Executive director of the Bluetooth Special Interest Group, Mark Powell, revealed the news in a published email
sent to UK health and monitoring company Blue Maestro. The Bluetooth SIG, which is backed by Apple, Intel, and other major technology companies, will officially make the announcement on June 16 in London.
The standard's adoption of the title "Bluetooth 5" drops reference to both the version and point number, indicating both a significant revision of the protocol and an effort by SIG to simplify its marketing strategy.
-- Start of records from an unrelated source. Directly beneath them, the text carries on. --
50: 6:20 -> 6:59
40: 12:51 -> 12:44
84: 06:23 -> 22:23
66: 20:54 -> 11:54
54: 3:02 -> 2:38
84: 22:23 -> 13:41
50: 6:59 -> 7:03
The new standard is also said to offer significantly wider support for smart home devices and enhanced Internet of Things (IoT) functionality, in addition to increased support for location-based connectionless services, such as assistive navigation beacons.
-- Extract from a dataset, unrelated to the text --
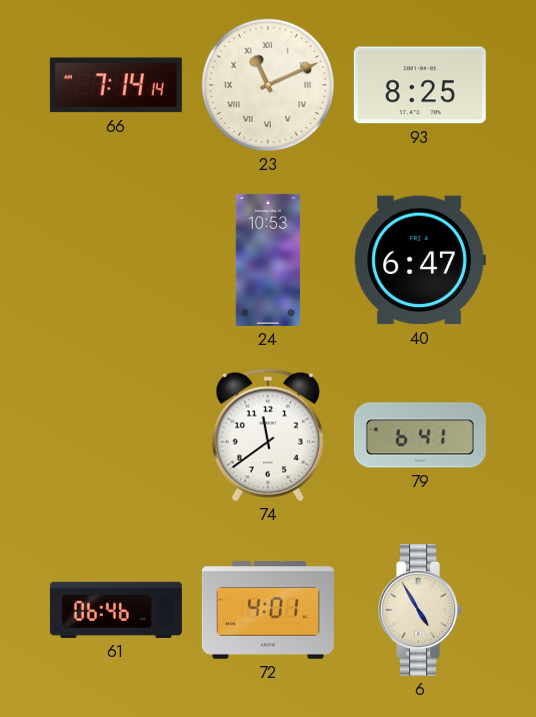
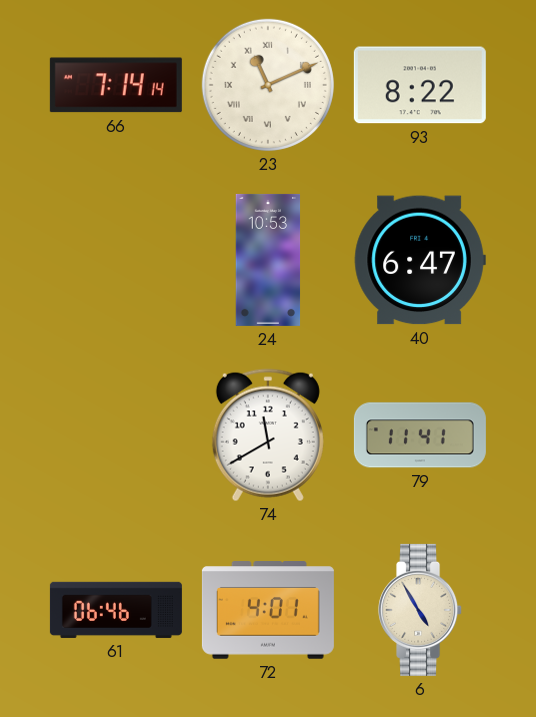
93: 8:25 -> 8:22
74: 11:39 -> 11:40
79: 6:41 -> 11:41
It's unclear whether Bluetooth 5 will come to existing devices as a firmware update or require new hardware, but the latter is more likely. Previously, Bluetooth 1.0, 2.0 and 3.0 devices were not upgradeable to newer versions of the standard, but Bluetooth 4.0 devices could be upgraded to Bluetooth 4.1 via software patches.
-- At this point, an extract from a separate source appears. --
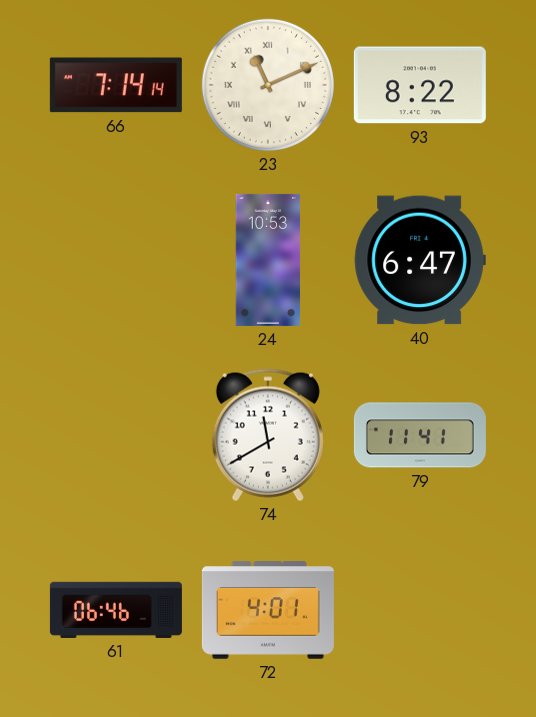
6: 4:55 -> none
In October last year, Apple quietly added Bluetooth 4.2 support to the iPhone 6, iPhone 6 Plus, and iPad Air 2, bringing 2.5x faster speeds and up to ten times higher data capacity to the devices.
Rumors of impending upgrades to Apple's MacBook range typically make no mention of wireless protocols, while iPhone 7 leaks and speculation are also usually silent on the subject.
However, given the increasing likelihood that Apple will remove the headphone jack in the iPhone 7 and iPhone 7 Plus, Bluetooth will become the primary means of connecting headphones for most users unless wired Lightning earbuds
are included in the box.
The article title and first paragraph originally stated that Bluetooth 5 would bring quadruple the speed and double the range of the existing protocol, when in fact it promises 2x speed and 4x range.